Жестокость в «случаях» Хармсаусловна, поскольку события происходят не с персонажами в обычном смысле, а с именами, пустыми от «человеческого» содержания. Внимание читателя привлекается к действию как таковому, безотносительно к тому, с кем оно происходит. Следовательно, нельзя подходить к анализу «случаев» с этической стороны, так как этическая оценка неприменима к действию вообще, но к человеку, совершающему действие. Рыжий человек Хармса, у которого не было ничего, кроме имени, отражает сущность других имен-персонажей. Во многих «случаях» тела персонажей также условны, как в «Рыжем человеке». То есть имя у Хармса — не столько указатель (обозначаемое им тело либо отсутствует, либо лишено индивидуальных черт), сколько носитель действия.
Определение позиции Хармса в системе координат средневекового диспута позволяет выявить его собственное понимание имени в терминах «реального» или «номинального» существования. Сопоставление терминов и их значений, даже без глубокого типологического сравнения философских взглядов на природу имени, помогает определить позицию Хармса как предельное расширение номинализма: не только персонажи-имена, лишенные конкретных характеристик, существуют номинально, но и весь мир возникает в сознании, благодаря имени. Это видно из анализа двух стихотворений.
Литература
1. Токарев Д.В. Даниил Хармс: философия и творчество // Русская литература. 1995. Ч. С. 91.

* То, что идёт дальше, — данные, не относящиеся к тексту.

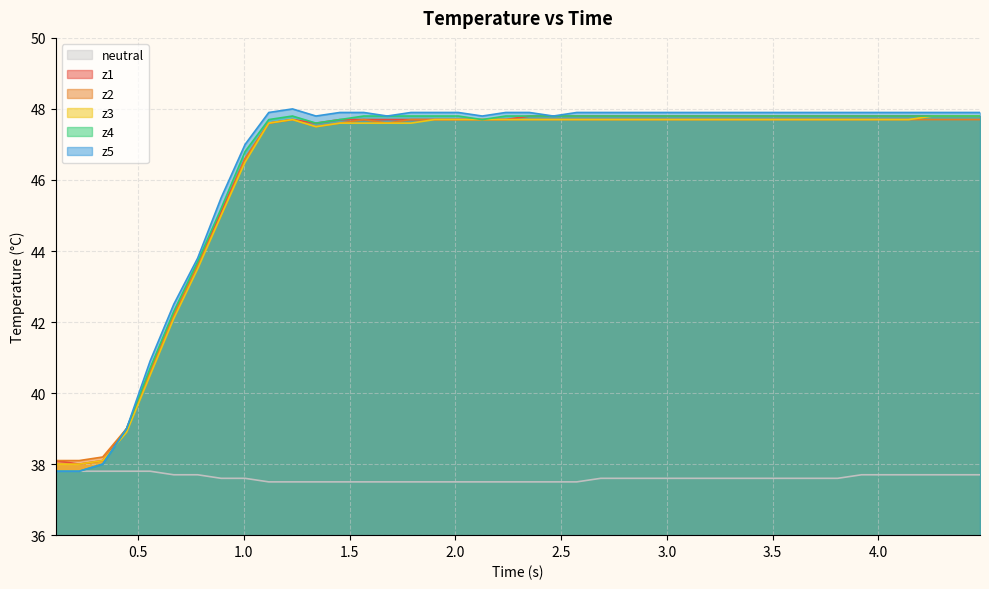

What is the value of the z5 point at the 20th from the left?

47.9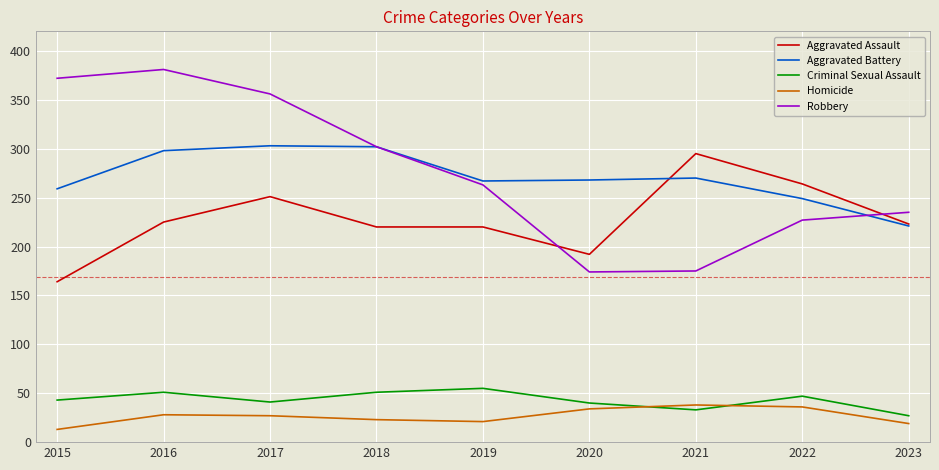

How many lines are shown in the chart?

5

2. Введенский А.И. Полное собрание произведений В 2-х тт. М., 1993. Т. 1. С. 205.
3. Хармс Д.И. О явлениях и существованиях. Спб., 2000. С. 211.
4. Ямпольский М.Б. Беспамятство как исток (Читая Хармса). М., 1998. С. 27.

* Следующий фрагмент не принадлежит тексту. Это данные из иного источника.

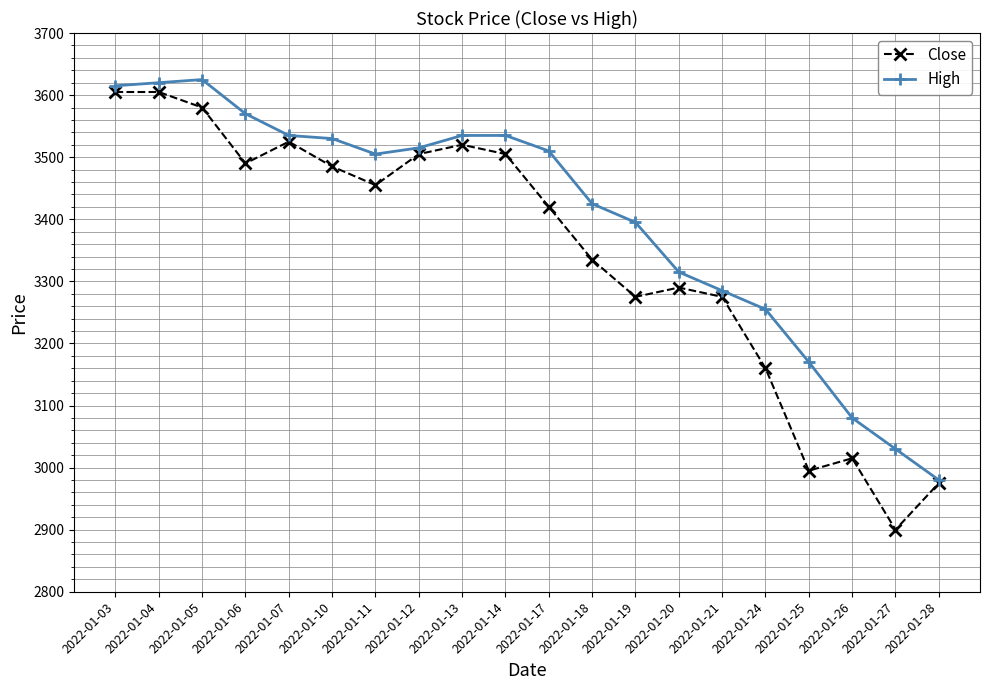

How many series are shown in this chart?

2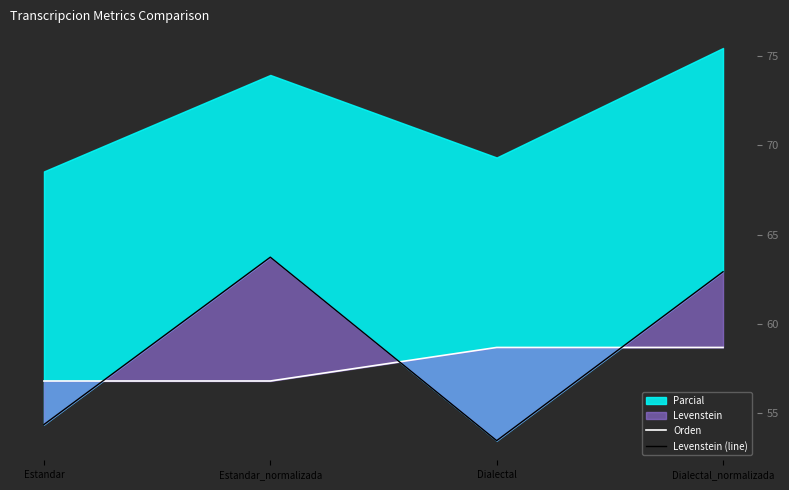

What is the value of the Levenstein (line) point at the 4th from the left?

62.9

5. Современный философский словарь. Лондон, Ф-т-на-Майне, Париж, Люксембург, Москва, Минск, 1998. С. 858.
6. Философская энциклопедия М., 1967. С. 91.

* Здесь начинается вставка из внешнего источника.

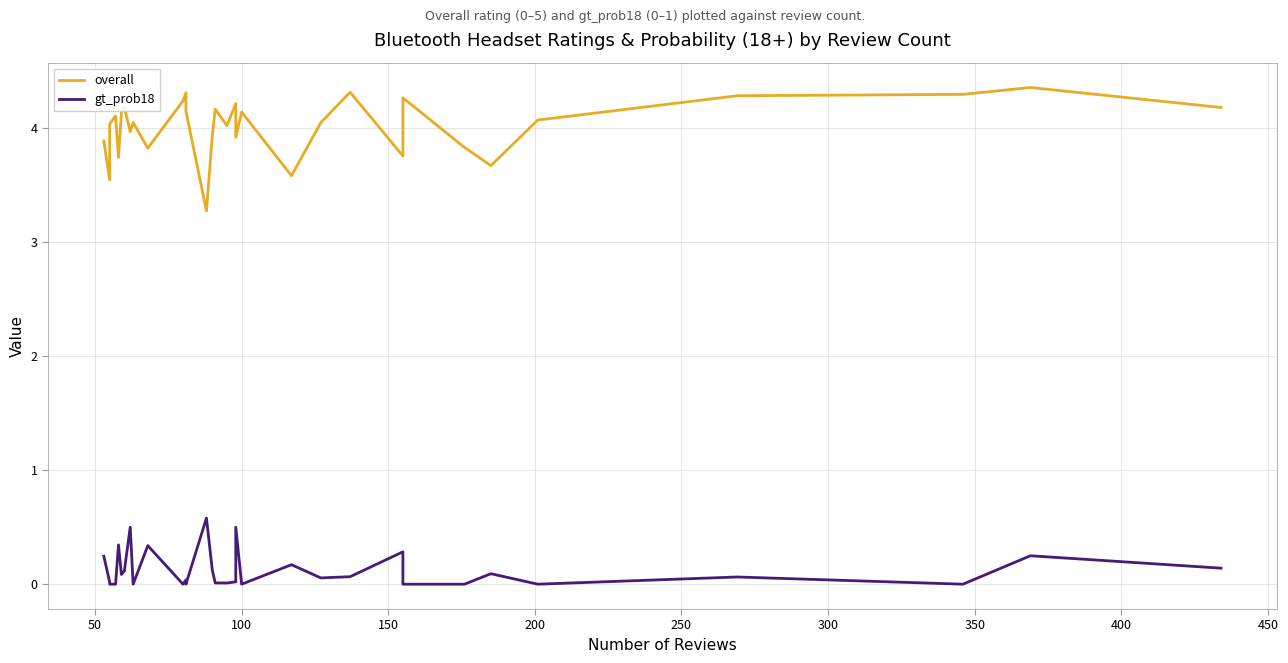

How many values in gt_prob18 are above zero?

22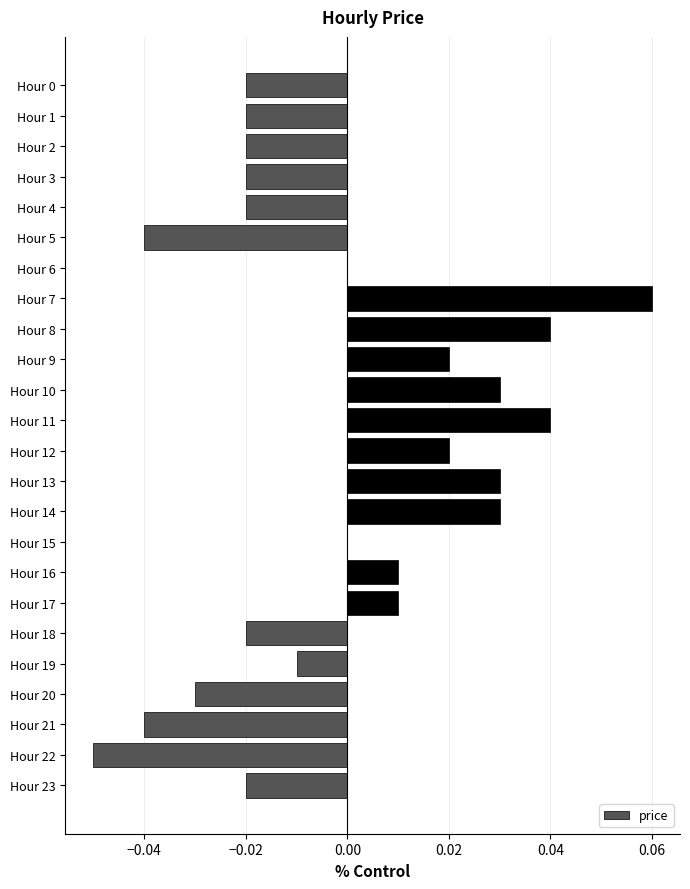

Which category has the highest value across all series?

Hour 7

7. См.: Хармс Д.И. О явлениях и существованиях. Спб., 2000. С. 296—298.
8. Фраза из письма Д. Хармса к К. Пугачевой 16 октября 1933г: «Кажется, эти стихи, ставшие вещью, можно снять с бумаги и бросить в окно, и окно разобьется».
9. Там же. С. 211.
10. Я. Друскин пишет: «Иероглиф — некоторое материальное явление (...), которое говорит мне больше того, что им непосредственно выражается как материальным явлением. Иероглиф двузначен, он имеет собственное и несобственное значение».
11. Хармс Д.И. Цирк Шардам: Собрание произведений. СПб., 1999. С. 430. Далее ссылки на это издание приводятся в тексте: номер страницы в скобках.
12. Ср.: Хармс Д.И. О явлениях и существованиях. Спб., 2000. С. 35.
13. Хармс Д.И. О явлениях и существованиях. Спб., 2000. С. 211.